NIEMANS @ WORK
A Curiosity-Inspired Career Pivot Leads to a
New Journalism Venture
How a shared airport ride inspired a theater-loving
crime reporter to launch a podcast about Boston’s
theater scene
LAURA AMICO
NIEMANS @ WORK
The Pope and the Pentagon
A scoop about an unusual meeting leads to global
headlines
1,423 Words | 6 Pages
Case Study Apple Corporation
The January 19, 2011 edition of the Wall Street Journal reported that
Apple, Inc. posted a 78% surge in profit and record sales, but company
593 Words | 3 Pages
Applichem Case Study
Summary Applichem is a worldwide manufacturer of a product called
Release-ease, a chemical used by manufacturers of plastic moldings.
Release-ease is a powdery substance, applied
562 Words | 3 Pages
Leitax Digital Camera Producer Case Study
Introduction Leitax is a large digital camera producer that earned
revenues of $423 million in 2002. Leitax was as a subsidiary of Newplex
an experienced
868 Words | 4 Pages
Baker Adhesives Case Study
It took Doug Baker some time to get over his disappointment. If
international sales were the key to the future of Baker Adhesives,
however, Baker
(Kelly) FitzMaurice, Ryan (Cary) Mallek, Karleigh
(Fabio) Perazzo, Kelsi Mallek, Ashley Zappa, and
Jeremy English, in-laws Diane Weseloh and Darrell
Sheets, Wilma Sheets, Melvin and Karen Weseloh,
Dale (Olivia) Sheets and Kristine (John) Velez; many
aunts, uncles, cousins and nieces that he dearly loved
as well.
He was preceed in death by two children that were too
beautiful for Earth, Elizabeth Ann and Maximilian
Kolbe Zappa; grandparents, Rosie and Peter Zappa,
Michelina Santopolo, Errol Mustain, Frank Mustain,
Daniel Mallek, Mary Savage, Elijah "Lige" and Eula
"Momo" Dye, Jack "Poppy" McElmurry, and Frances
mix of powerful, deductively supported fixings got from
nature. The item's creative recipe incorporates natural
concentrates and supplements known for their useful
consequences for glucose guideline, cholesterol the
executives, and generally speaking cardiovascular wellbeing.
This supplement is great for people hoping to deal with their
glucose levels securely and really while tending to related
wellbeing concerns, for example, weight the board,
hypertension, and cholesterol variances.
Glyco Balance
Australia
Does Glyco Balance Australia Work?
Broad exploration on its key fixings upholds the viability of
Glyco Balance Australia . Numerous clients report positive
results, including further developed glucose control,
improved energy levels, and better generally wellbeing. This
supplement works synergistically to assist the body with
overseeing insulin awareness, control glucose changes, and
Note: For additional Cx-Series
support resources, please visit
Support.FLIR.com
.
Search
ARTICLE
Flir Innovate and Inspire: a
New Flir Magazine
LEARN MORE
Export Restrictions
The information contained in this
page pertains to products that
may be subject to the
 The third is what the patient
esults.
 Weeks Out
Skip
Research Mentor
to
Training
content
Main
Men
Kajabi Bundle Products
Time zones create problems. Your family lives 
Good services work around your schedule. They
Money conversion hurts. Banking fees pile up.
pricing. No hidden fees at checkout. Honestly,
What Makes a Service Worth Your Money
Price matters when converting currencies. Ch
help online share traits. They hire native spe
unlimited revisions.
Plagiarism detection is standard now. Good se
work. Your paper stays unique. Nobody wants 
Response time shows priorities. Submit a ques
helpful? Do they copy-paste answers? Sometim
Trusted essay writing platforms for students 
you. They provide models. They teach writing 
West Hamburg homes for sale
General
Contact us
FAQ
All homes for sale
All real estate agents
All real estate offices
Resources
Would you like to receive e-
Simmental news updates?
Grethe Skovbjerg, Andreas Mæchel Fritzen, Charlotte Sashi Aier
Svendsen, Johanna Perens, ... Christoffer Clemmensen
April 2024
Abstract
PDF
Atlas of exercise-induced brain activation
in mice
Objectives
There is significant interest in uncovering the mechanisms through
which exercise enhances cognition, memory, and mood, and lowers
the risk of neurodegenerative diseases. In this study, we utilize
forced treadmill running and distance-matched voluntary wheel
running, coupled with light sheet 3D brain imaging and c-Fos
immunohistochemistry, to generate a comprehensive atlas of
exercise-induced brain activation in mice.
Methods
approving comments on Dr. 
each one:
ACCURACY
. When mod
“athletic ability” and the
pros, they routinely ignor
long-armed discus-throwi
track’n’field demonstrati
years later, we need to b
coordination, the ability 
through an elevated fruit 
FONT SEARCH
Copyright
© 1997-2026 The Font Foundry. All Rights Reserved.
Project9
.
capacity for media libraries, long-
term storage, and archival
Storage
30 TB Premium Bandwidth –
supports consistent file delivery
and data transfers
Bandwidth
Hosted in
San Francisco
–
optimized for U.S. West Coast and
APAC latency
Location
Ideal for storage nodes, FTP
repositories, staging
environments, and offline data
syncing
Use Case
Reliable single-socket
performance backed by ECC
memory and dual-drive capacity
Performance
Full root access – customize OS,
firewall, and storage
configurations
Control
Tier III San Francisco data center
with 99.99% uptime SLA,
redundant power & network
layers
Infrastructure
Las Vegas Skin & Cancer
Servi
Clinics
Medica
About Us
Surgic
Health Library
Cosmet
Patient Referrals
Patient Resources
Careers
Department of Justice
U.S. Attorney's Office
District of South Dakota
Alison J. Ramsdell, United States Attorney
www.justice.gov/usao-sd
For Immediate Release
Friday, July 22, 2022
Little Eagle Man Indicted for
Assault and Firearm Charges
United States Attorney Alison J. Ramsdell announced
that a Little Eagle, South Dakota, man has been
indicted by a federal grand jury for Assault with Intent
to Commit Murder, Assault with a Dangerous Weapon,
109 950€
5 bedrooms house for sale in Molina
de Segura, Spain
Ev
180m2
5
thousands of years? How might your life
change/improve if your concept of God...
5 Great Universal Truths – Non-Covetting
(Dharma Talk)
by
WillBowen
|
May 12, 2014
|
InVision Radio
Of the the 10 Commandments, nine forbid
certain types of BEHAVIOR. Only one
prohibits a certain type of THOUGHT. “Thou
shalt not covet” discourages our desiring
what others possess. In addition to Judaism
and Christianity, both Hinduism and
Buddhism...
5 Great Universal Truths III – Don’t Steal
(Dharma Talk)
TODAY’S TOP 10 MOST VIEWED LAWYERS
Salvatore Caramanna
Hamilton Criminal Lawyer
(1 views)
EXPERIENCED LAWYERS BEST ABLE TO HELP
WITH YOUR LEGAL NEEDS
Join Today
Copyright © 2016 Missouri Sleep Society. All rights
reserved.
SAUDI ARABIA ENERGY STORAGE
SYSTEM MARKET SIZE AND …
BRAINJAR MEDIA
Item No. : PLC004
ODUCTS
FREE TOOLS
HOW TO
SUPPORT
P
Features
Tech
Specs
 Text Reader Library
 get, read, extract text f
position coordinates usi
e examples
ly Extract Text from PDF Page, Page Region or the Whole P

--

- Task instructions -
Give the lines of the material above again, exactly, from its first line through the line that contains "Sheets, Wilma Sheets, Melvin" and no further.

- Expected answer -
NIEMANS @ WORK
A Curiosity-Inspired Career Pivot Leads to a
New Journalism Venture
How a shared airport ride inspired a theater-loving
crime reporter to launch a podcast about Boston’s
theater scene
LAURA AMICO
NIEMANS @ WORK
The Pope and the Pentagon
A scoop about an unusual meeting leads to global
headlines
1,423 Words | 6 Pages
Case Study Apple Corporation
The January 19, 2011 edition of the Wall Street Journal reported that
Apple, Inc. posted a 78% surge in profit and record sales, but company
593 Words | 3 Pages
Applichem Case Study
Summary Applichem is a worldwide manufacturer of a product called
Release-ease, a chemical used by manufacturers of plastic moldings.
Release-ease is a powdery substance, applied
562 Words | 3 Pages
Leitax Digital Camera Producer Case Study
Introduction Leitax is a large digital camera producer that earned
revenues of $423 million in 2002. Leitax was as a subsidiary of Newplex
an experienced
868 Words | 4 Pages
Baker Adhesives Case Study
It took Doug Baker some time to get over his disappointment. If
international sales were the key to the future of Baker Adhesives,
however, Baker
(Kelly) FitzMaurice, Ryan (Cary) Mallek, Karleigh
(Fabio) Perazzo, Kelsi Mallek, Ashley Zappa, and
Jeremy English, in-laws Diane Weseloh and Darrell
Sheets, Wilma Sheets, Melvin and Karen Weseloh,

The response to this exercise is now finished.